- [Data extracts]

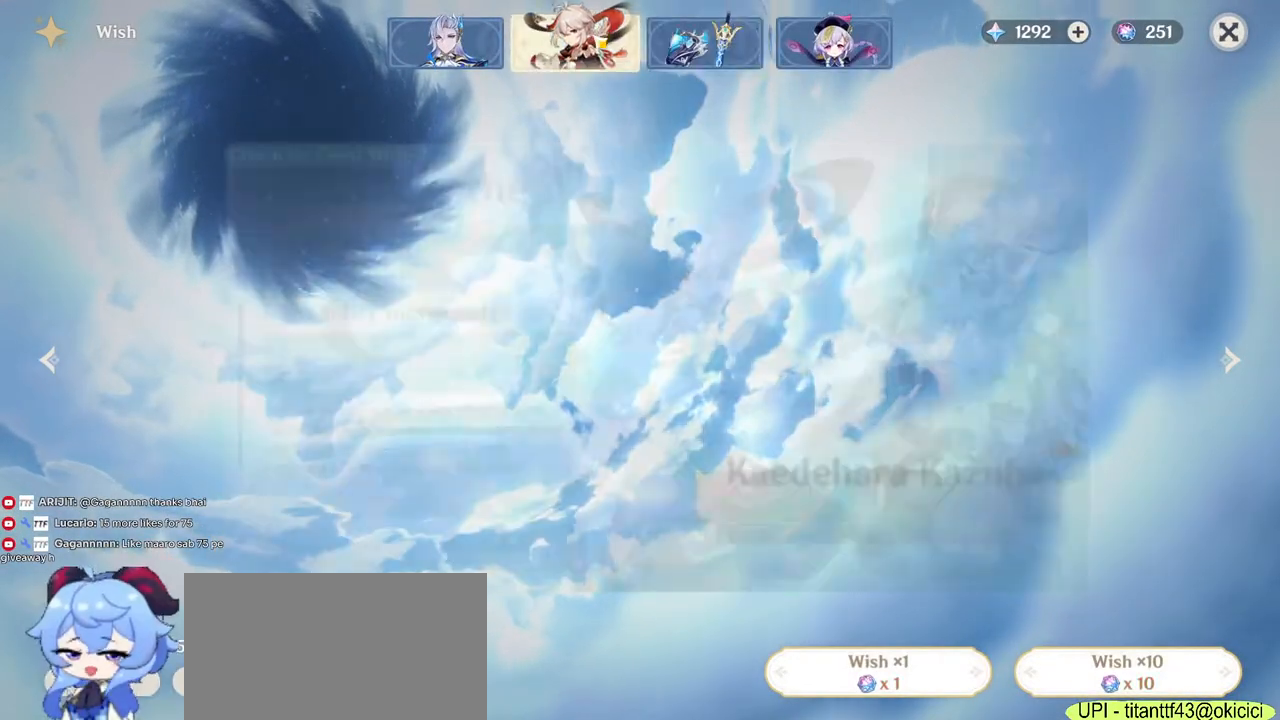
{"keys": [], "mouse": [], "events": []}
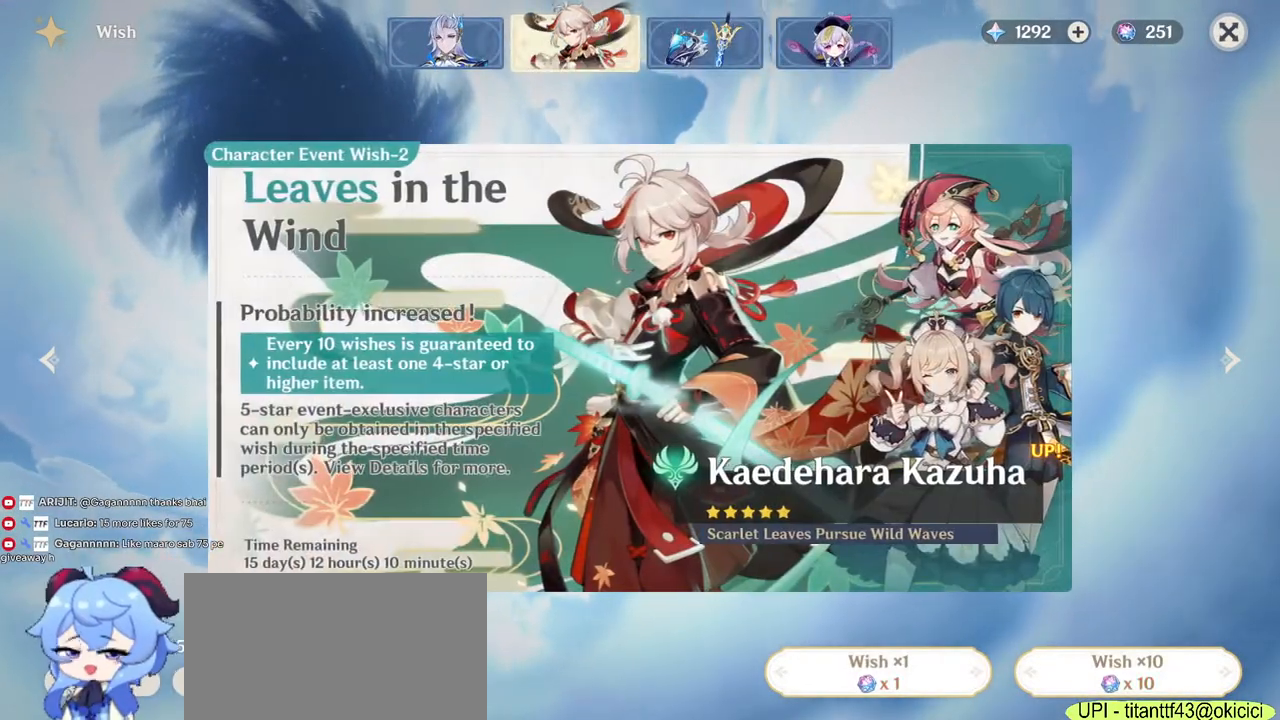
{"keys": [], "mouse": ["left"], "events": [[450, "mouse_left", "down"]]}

* * *

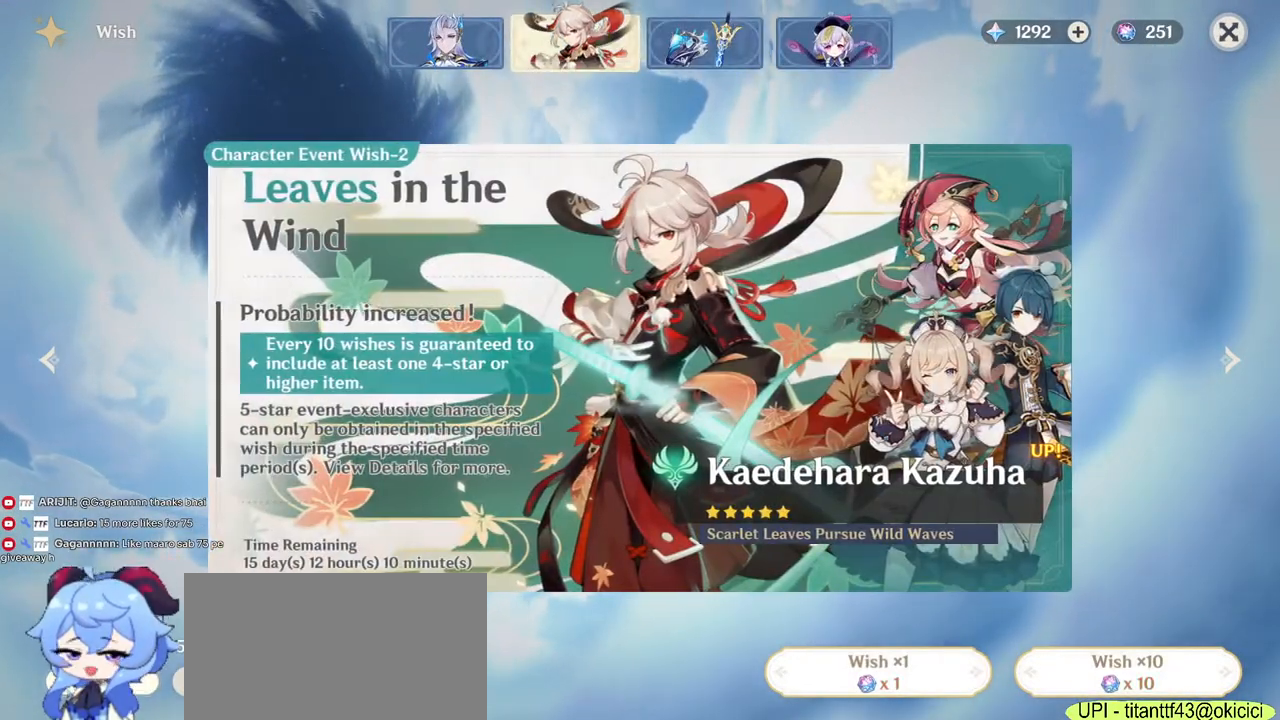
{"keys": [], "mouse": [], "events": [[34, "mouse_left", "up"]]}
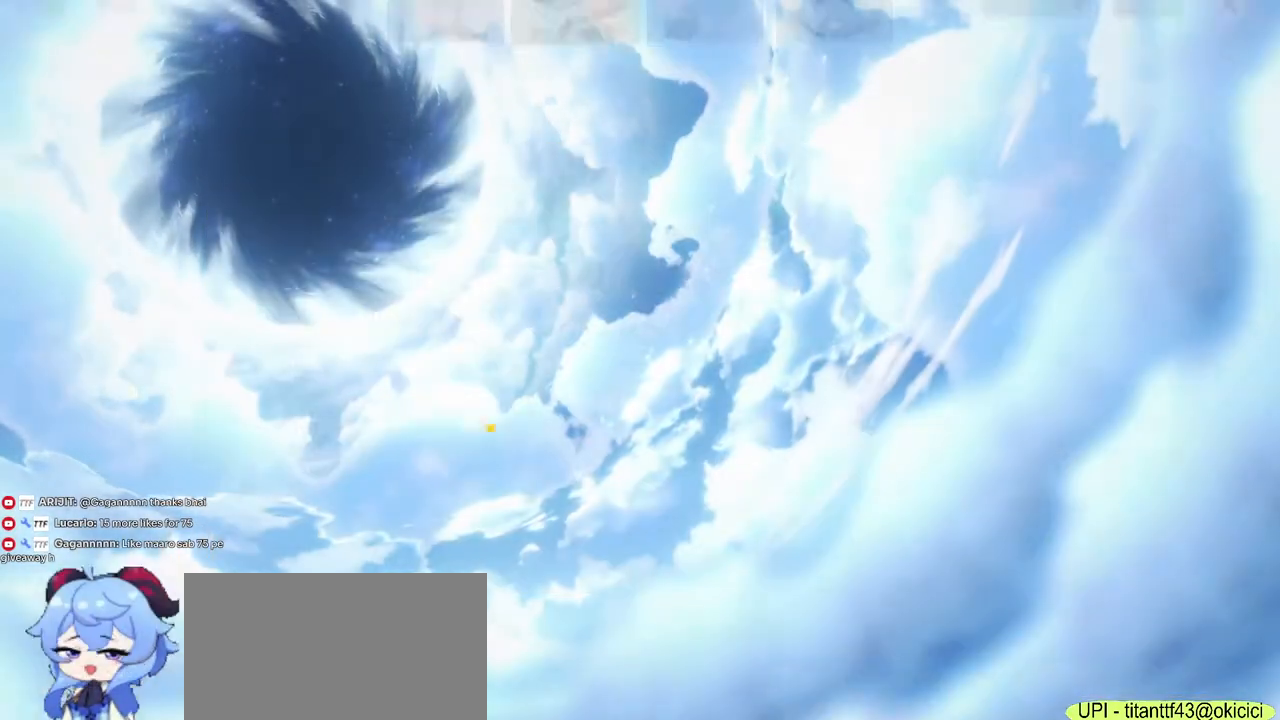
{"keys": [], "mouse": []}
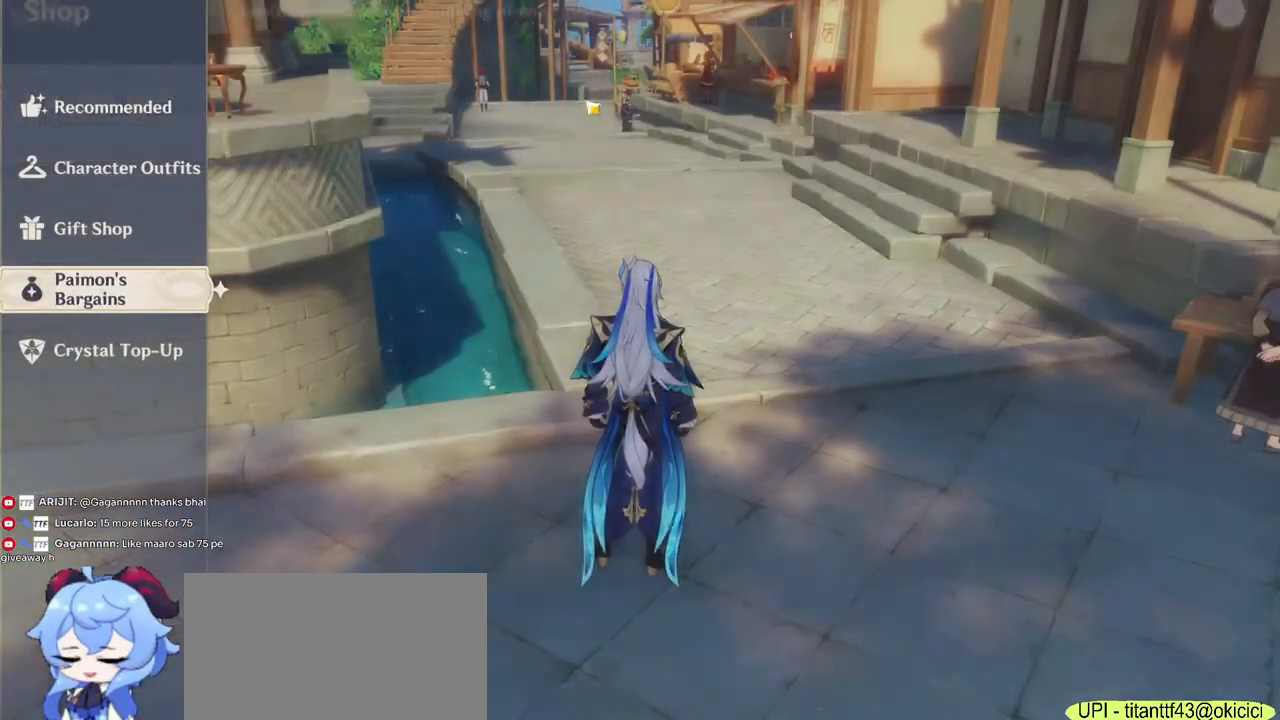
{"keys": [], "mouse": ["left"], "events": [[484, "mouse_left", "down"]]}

==

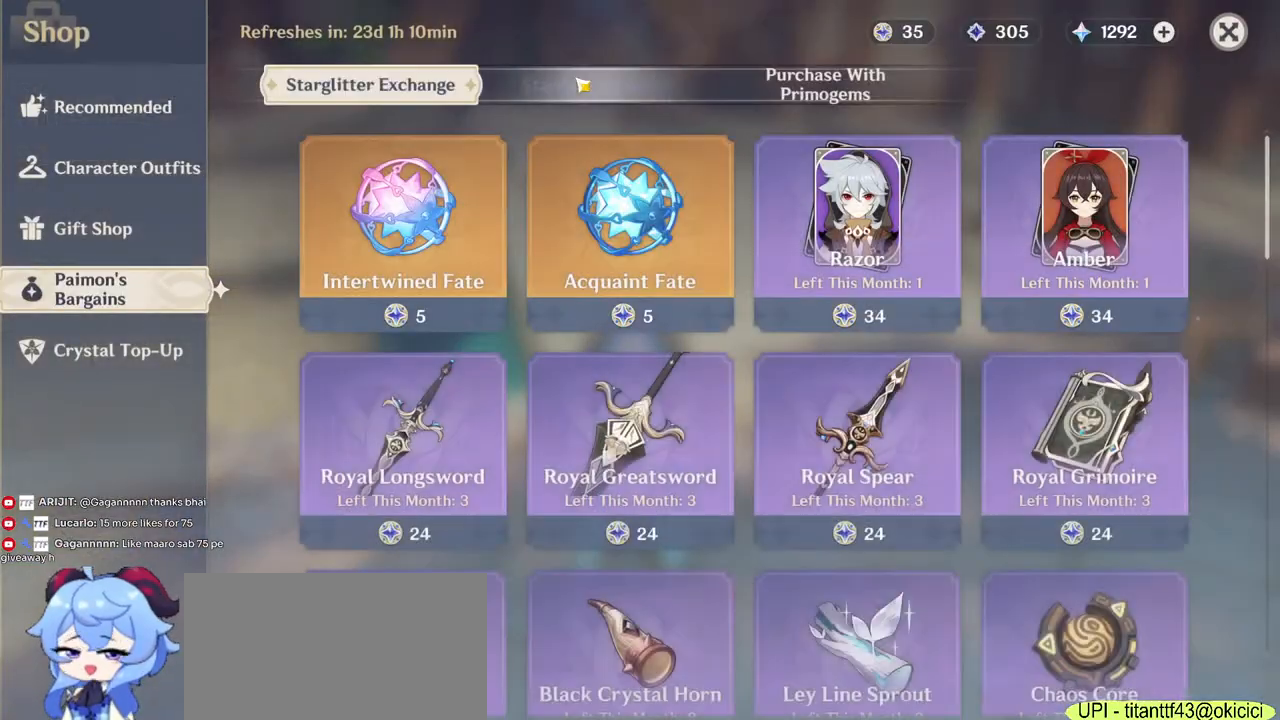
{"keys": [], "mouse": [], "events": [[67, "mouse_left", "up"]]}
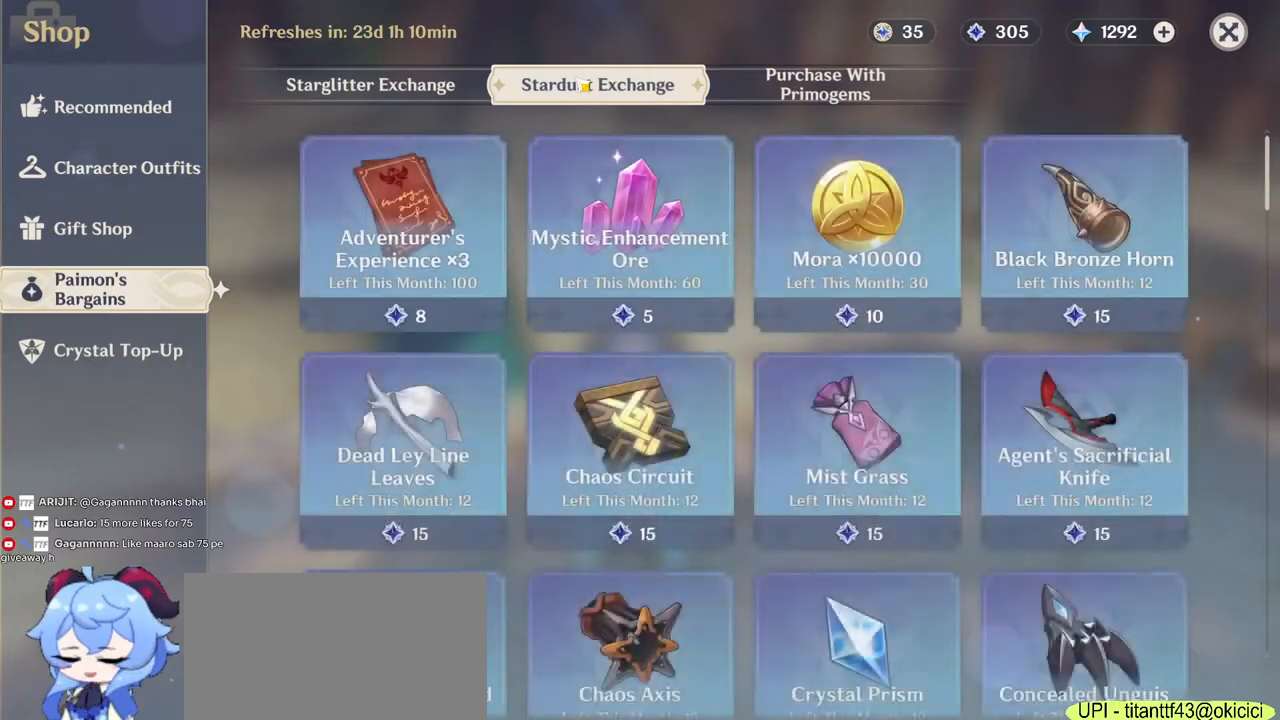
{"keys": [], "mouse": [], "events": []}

- [Task to complete]
Look over the listing above. Pick out and copy every line that includes "events".

- [Solution below]
{"keys": [], "mouse": [], "events": []}
{"keys": [], "mouse": ["left"], "events": [[450, "mouse_left", "down"]]}
{"keys": [], "mouse": [], "events": [[34, "mouse_left", "up"]]}
{"keys": [], "mouse": ["left"], "events": [[484, "mouse_left", "down"]]}
{"keys": [], "mouse": [], "events": [[67, "mouse_left", "up"]]}
{"keys": [], "mouse": [], "events": []}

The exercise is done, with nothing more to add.